YOUR OBJECTIVE: Render the lines below as a JSON list of strings with one string per line, skipping blank lines. Omit the pictures.

Dataset entries:
--------

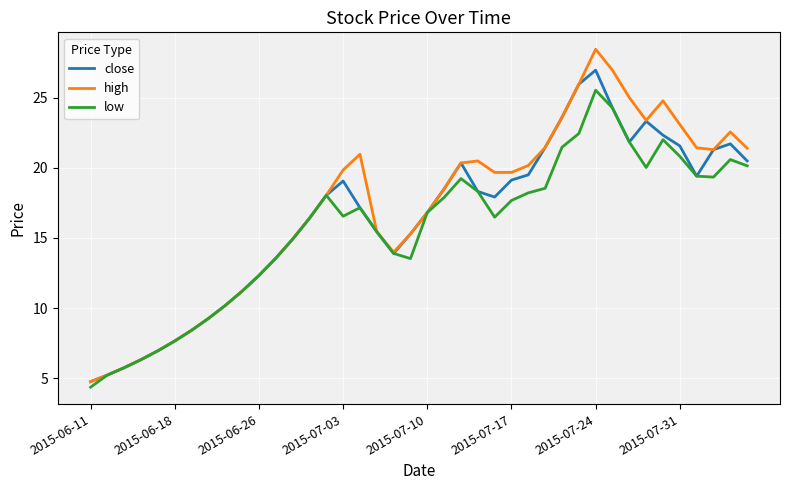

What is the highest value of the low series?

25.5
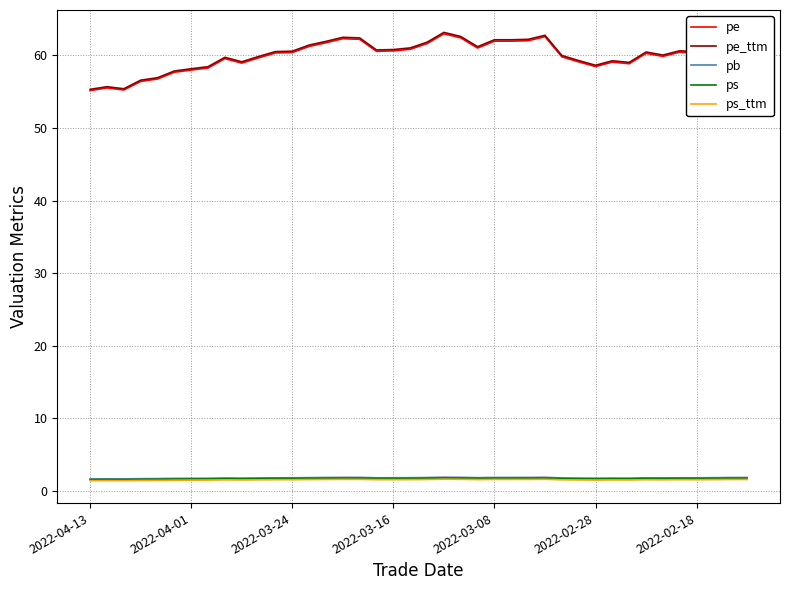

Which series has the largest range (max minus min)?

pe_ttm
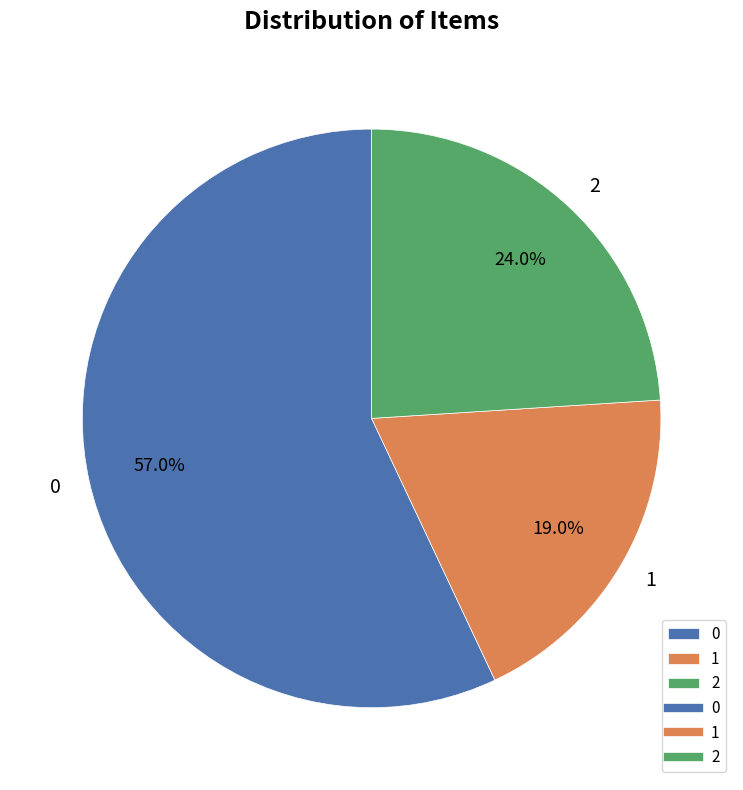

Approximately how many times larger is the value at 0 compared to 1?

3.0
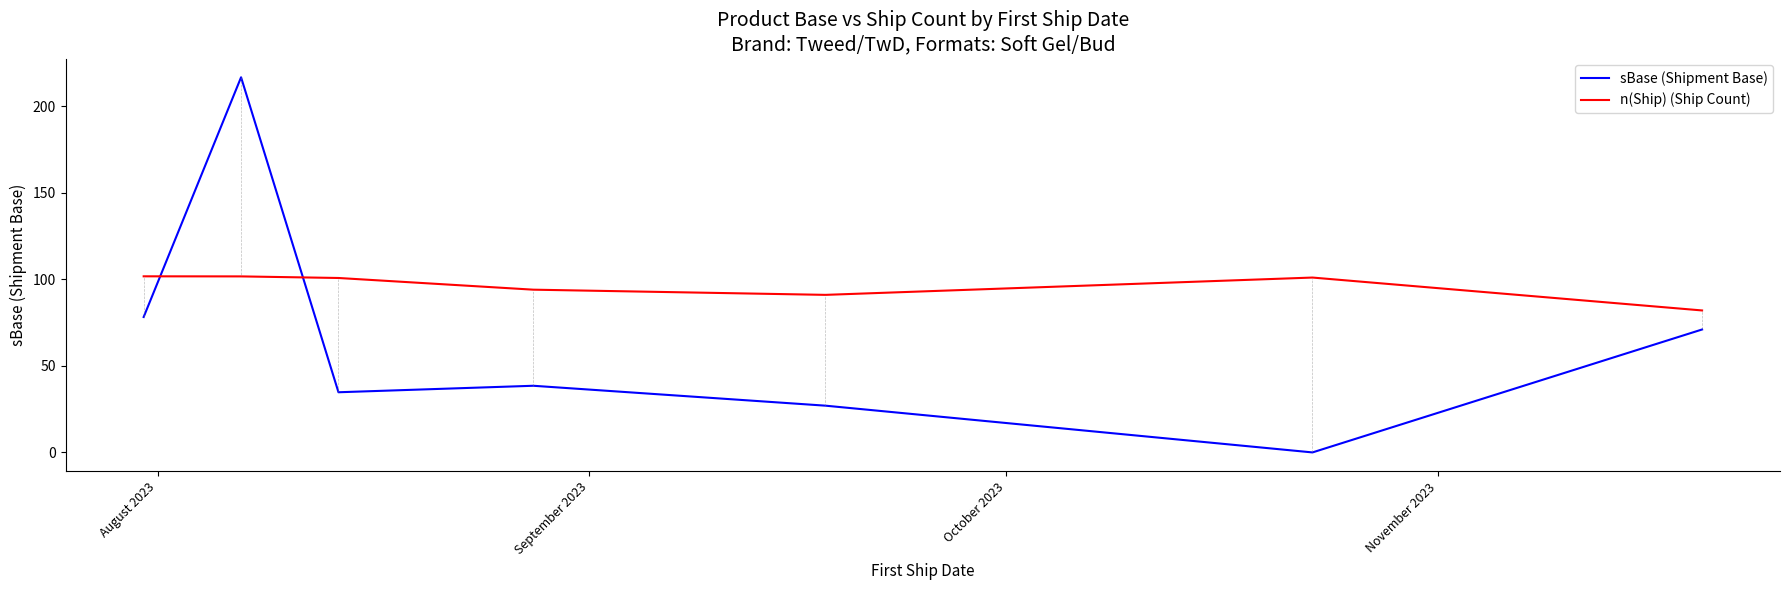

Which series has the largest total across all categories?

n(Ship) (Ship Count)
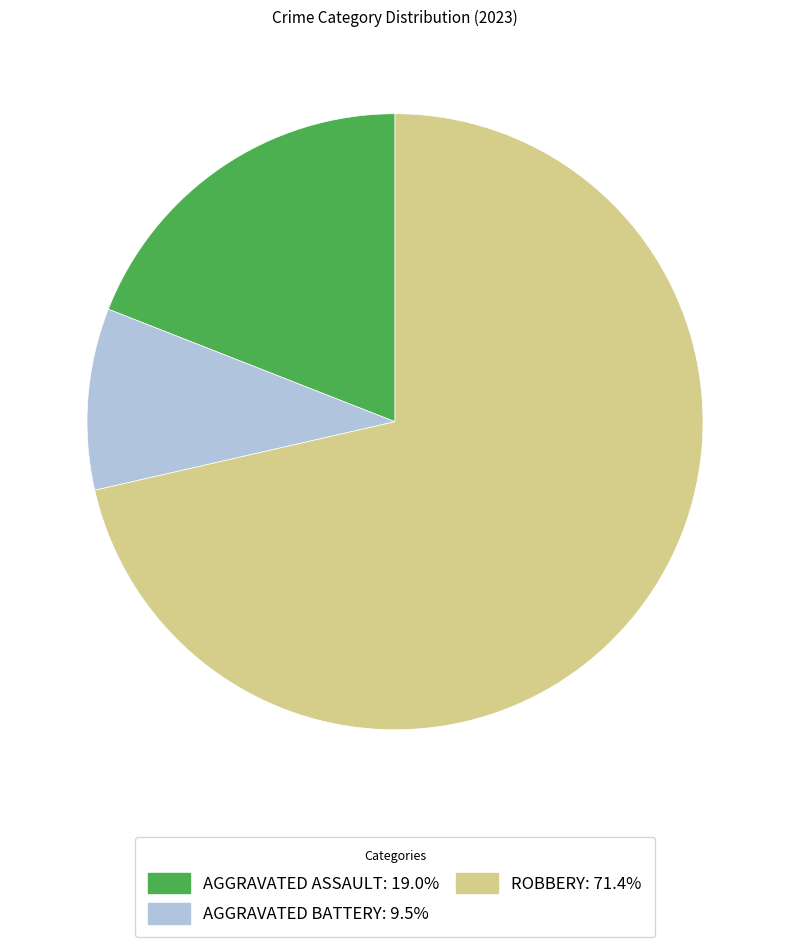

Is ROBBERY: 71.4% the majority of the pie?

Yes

--------

COMPLETED EXERCISE:
[
  "What is the highest value of the low series?",
  "25.5",
  "Which series has the largest range (max minus min)?",
  "pe_ttm",
  "Approximately how many times larger is the value at 0 compared to 1?",
  "3.0",
  "Which series has the largest total across all categories?",
  "n(Ship) (Ship Count)",
  "Is ROBBERY: 71.4% the majority of the pie?",
  "Yes"
]